This is Aisha's story
Today, MPs are debating the shocking rise in pregnancy and maternity discrimination. A report published this summer by the Equality and Human Rights Commission and Department for Business Innovation and Skills has shown the number of cases of women suffering such discrimination has almost doubled over the past ten years.
My colleague Cat Smith MP, shadow spokesperson for Women and Equalities will be responding to the Westminster Hall debate later today.
Over the last year there have been 54,000 pregnant women and new mothers who have been forced out of their jobs. This is roughly twice the number in 2004.
Most of the significant pieces of legislation that have protected and advanced the rights of women and mothers in work have been implemented under a Labour government – the equal pay act, the sex discrimination act, increased maternity rights and the introduction of paternity leave.
This progress is now being undermined by the Conservative government, particularly with the introduction of tribunal fees. Since the introduction of tribunal fees in 2013 the number of pregnancy discrimination cases being brought forward has fallen dramatically.
The £1,200 application and hearing fees for taking a discrimination claim to an employment tribunal has meant that fewer than 3 per cent of women experiencing pregnancy discrimination now take their case forward to tribunal.
To hear what it’s really like to face maternity discrimination in the workplace, the Labour Women and Equalities team spoke to Aisha from North London, who had a baby earlier this year, and suffered health problems while working. This is Aisha’s story:
“I’m pleased MPs are debating the issue of pregnant women being discriminated against at work. That was exactly what happened to me when I became pregnant earlier this year, in my job in a well-known high street store. Despite my employer being a household name, the treatment I received at work shocked me.
“It was my job to manage the milk delivery to the store, starting at 6am. One day, I pulled a muscle lifting a heavy crate. The pain lasted quite a while so I went to see my doctor. To my surprise I discovered I was eight weeks pregnant. This was not a planned pregnancy (I was already a mum to two wonderful children), but although I was worried about money and how I would cope, I looked forward to my new baby as a blessing.

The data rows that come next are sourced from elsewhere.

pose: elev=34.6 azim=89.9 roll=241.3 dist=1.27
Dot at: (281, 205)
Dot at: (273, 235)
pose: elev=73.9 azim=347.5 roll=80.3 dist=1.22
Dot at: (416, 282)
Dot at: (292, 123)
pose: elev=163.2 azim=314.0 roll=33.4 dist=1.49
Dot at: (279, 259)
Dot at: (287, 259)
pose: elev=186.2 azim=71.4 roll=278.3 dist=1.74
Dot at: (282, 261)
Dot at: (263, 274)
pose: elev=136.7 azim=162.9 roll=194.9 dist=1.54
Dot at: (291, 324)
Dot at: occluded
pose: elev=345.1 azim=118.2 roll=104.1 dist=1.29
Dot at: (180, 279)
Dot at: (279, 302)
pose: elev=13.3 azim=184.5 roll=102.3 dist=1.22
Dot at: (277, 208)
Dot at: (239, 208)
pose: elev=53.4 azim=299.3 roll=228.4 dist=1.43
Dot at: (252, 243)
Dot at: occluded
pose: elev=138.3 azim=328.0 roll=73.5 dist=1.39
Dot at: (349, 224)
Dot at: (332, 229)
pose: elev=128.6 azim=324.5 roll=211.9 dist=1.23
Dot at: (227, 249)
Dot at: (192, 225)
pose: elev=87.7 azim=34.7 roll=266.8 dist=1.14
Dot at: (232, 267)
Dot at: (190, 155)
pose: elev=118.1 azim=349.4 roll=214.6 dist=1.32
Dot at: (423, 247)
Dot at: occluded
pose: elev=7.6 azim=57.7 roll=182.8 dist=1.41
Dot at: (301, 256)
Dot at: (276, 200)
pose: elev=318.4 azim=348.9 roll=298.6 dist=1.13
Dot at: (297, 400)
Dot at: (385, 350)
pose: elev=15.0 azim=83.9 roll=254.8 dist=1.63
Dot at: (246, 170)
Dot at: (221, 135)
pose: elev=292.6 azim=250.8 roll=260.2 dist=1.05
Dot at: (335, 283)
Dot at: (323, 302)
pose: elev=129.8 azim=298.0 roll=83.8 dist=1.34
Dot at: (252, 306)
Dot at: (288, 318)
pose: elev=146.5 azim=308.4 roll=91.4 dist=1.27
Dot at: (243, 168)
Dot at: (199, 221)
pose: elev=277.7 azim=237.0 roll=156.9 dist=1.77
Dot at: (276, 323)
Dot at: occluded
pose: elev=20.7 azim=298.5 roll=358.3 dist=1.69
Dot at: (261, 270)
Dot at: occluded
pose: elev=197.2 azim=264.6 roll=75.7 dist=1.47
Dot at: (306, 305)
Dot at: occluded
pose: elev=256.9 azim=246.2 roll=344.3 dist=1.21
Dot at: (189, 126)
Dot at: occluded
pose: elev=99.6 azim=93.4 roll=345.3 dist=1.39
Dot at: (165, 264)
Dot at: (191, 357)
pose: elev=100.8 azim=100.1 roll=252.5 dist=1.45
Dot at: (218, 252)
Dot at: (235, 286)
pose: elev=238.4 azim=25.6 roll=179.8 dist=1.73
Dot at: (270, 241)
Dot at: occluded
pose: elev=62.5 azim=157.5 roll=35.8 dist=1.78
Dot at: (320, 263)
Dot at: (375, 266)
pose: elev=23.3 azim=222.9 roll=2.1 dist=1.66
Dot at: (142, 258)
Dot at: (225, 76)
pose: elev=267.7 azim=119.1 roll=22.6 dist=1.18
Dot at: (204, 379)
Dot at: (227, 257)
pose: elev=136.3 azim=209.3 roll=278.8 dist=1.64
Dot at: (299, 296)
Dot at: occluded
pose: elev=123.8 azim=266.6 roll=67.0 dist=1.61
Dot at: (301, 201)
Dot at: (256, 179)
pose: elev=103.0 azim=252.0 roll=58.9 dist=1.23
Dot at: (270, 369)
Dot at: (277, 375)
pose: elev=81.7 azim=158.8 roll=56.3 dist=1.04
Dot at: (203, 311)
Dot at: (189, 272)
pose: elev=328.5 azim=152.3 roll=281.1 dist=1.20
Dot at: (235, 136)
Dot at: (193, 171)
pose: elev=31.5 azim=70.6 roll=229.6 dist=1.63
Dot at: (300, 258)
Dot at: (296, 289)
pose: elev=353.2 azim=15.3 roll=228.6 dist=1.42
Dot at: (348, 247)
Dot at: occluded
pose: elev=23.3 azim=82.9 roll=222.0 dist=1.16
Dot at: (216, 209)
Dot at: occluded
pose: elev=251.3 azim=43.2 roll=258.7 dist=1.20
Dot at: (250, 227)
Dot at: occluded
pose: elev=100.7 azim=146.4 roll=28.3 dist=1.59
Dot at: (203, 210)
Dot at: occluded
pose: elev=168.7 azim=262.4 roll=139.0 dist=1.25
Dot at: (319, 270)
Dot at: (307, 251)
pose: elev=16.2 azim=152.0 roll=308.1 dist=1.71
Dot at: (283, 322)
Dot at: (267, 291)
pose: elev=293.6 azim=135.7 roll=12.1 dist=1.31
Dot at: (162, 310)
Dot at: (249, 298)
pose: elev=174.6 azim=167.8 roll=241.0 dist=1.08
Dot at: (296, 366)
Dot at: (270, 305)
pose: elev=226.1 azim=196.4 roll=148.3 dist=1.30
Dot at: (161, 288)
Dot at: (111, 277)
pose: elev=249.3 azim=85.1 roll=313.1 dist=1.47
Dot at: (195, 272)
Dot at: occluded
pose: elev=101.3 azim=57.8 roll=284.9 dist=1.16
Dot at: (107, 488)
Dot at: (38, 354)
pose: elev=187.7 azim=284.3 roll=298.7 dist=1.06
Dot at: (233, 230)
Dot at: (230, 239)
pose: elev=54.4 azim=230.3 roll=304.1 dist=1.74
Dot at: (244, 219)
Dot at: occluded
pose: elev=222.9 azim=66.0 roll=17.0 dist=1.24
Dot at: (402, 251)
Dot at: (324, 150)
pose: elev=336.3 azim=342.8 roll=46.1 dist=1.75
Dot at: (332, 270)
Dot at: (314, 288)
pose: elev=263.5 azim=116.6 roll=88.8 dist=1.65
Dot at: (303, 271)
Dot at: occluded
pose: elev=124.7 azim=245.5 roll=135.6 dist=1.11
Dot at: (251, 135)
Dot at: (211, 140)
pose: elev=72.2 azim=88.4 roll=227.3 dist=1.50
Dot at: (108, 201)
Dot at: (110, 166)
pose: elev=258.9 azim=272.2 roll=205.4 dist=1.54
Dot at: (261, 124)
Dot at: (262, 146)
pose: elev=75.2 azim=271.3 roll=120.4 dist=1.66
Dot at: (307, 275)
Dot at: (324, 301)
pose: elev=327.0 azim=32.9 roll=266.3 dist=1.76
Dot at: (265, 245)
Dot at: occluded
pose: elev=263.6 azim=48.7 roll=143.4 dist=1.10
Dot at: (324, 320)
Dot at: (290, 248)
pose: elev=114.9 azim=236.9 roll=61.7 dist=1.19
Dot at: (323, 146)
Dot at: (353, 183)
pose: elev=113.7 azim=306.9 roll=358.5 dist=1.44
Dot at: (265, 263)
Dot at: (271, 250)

“I told my deputy manager I was pregnant, but I didn’t want to tell the store manager. He hadn’t been sympathetic to health problems I’d had in the past, and I was worried about his reaction if I needed time off because of my pregnancy.
“But I was worried about heavy lifting in my job, so eventually I informed my manager. I could tell he wasn’t happy. He said I had a choice: stay in this job, or reduce my hours and go back on the tills. That would have meant less money, and with a baby coming, I couldn’t afford to take fewer hours.
“No risk assessment was carried out. I carried on with the milk delivery, asking other team members to help me. But although they were great, and took as much heavy work off me as they could, I felt uneasy and began to worry about the baby.
“After a while, I began to suffer pain. I went to see my GP. It turned out I had a condition called SPD (symphysis pubis dysfunction). I told my boss, and he agreed I would move back to the tills but on a reduced contract – earning less money.
“As my stomach got bigger I found it harder and harder to move around, walk, or even sit down, so I used up some of my holiday and took early maternity leave. But then I got a real shock. Because I had cut my hours before taking leave, I hadn’t earned enough in the eight weeks prior to the baby being due to qualify for statutory maternity pay and was told that I would have to apply for maternity pay from the job centre.
“My employer would have known that. But no one in HR had advised me. No one had told me about my rights at work. No one had paid any attention to my health and safety, or that of my baby.
“This happened to me in a well-known company that should have known better. But too often, individual managers don’t know or don’t care about the law that protects pregnant women at work, even if the company has good policies.
“Now I know I’m not alone, that thousands of women face discrimination like I did, and that’s why I’m speaking out. We need much stronger protection for pregnant women at work, better training for bosses, access for mums to expert advice, and to legal redress if needed. Tory policies to introduce tribunal fees and their attack on trade unions won’t make women like me safer.
“I’ll be listening to the debate to hear what the government is going to do about pregnancy discrimination. I am shocked to hear that the situation is so much worse than ten years ago – the clock has been turned back for women at work.”